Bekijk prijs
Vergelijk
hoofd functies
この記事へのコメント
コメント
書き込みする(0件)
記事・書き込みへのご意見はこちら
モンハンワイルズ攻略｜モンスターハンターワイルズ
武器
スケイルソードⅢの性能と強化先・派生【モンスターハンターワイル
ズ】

### Directions for this task
Exactly as given, please retype all the entries.

### Response to this task
Bekijk prijs
Vergelijk
hoofd functies
この記事へのコメント
コメント
書き込みする(0件)
記事・書き込みへのご意見はこちら
モンハンワイルズ攻略｜モンスターハンターワイルズ
武器
スケイルソードⅢの性能と強化先・派生【モンスターハンターワイル
ズ】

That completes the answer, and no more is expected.